Здание станции, дежурный с флажком, старые березы в саду тронулись влево, и пол под ногами ребят задрожал. Мелькнули пакгауз, сложенная из камня водокачка, маленькая будка стрелочника, семафор. Зашагали серые столбы, а белые изоляторы на кронштейнах были похожи на отдыхающих голубей. Рядом с насыпью завиляла речушка и неожиданно исчезла под полотном дороги. На обочинах листва кустов от ветра, идущего от поезда, поворачивалась белой подкладкой, и казалось, по кустам прыгали серебряные искорки. Суровый еловый лес то подходил вплотную, то расступался, давая место вырубке, которую уже заняла молодая поросль берез. Мелькнули кусты шиповника, желтовато-зеленый осиновый борок, одинокий куст плотного вереска.
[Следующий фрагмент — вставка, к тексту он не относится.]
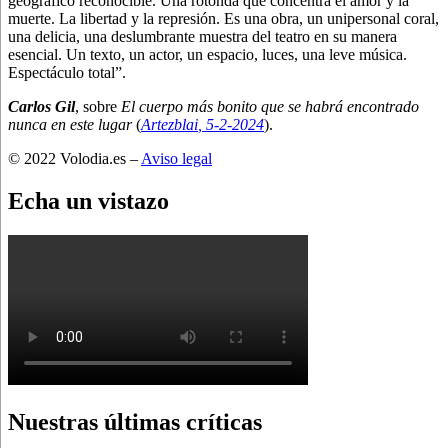
geográfico reconocible. Una rotonda que concentra el amor y la
muerte. La libertad y la represión. Es una obra, un unipersonal coral,
una delicia, una deslumbrante muestra del teatro en su manera
esencial. Un texto, un actor, un espacio, luces, una leve música.
Espectáculo total”.
Carlos Gil
, sobre
El cuerpo más bonito que se habrá encontrado
nunca en este lugar
(
Artezblai
, 5
-2-2024
).
© 2022 Volodia.es –
Aviso legal
Echa un vistazo
Nuestras últimas críticas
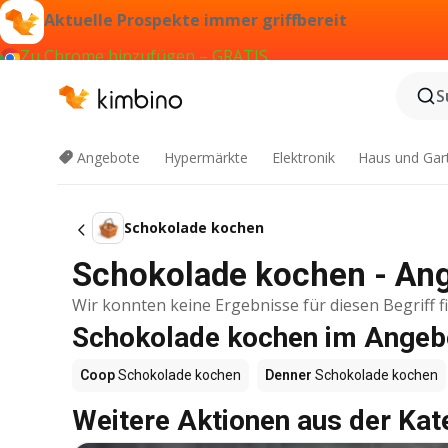
Aktuelle Prospekte immer griffbereit
Zu Chrome hinzufügen – GRATIS
S
Angebote
Hypermärkte
Elektronik
Haus und Gar
Schokolade kochen
Schokolade kochen - An
Wir konnten keine Ergebnisse für diesen Begriff f
Schokolade kochen im Angeb
Coop
Schokolade kochen
Denner
Schokolade kochen
Weitere Aktionen aus der Kat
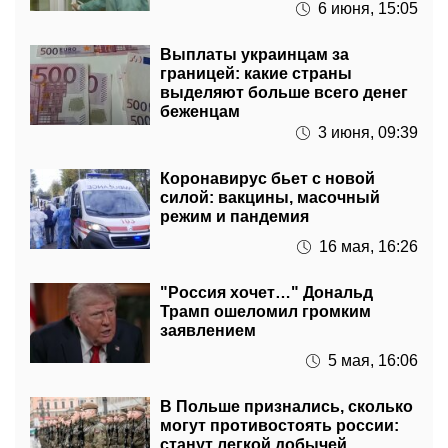
Выплаты украинцам за
границей: какие страны
выделяют больше всего денег
беженцам
3 июня, 09:39
Коронавирус бьет с новой
силой: вакцины, масочный
режим и пандемия
16 мая, 16:26
"Россия хочет…" Дональд
Трамп ошеломил громким
заявлением
5 мая, 16:06
В Польше признались, сколько
могут противостоять россии:
станут легкой добычей
28 марта, 07:05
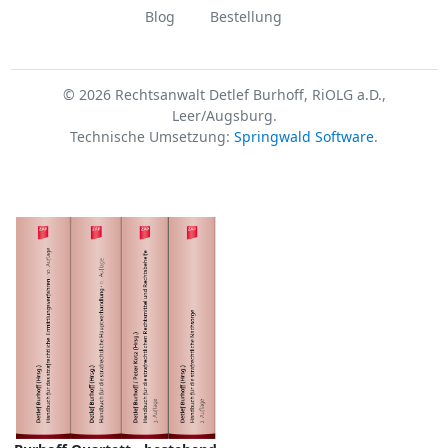
Blog
Bestellung
© 2026 Rechtsanwalt Detlef Burhoff, RiOLG a.D.,
Leer/Augsburg.
Technische Umsetzung:
Springwald Software
.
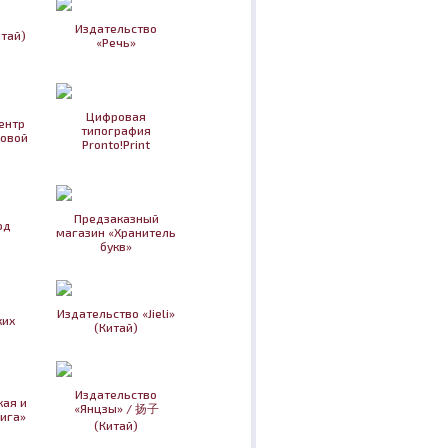
Издательство
итай)
«Речь»
Цифровая
ентр
типография
овой
Pronto!Print
Предзаказный
од
магазин «Хранитель
букв»
Издательство «Jieli»
ких
(Китай)
Издательство
кая и
«Янцзы» / 扬子
ига»
(Китай)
Ребята не отходили от окна. «Какие равнодушные люди едут в вагоне, — думал Гешка. — Кругом так много интересного, а им хоть бы что!»
Хорошо мечтать, глядя в окно вагона. Теплый ветер обдувает лицо, залезает под рубашку, пузырит ее. Поезд мчится по высокой насыпи, а вершины столетних пихт и елей остались где-то внизу, и кажется, что ты взлетел и паришь в свободном полете над горной тайгой. Но вот поезд влетает в глубокую выемку, сразу охватывает холодком. Перед глазами стена из красноватого песчаника, и возникает чувство, что поезд врезается в глубь земли.
Мысли легкие, радостные, и Геша, облокотясь на спущенную вниз раму окна, мечтает…
Кто-то ударил Гешку по ноге, чуть повыше щиколотки.
— Не балуй! — крикнул он Юльке, но тот с недоумением посмотрел на Гешку и ничего не ответил.
Спустя минуту удар повторился, и Гешка, оторвавшись от окна, посмотрел вниз. Мечтательное настроение его вмиг улетучилось: возле ног, свесив набок голову, сидел не кто иной, как сам Гром. Он, по-видимому, залез в вагон перед отходом, спрятался под лавку, а сейчас, освоившись, вылез.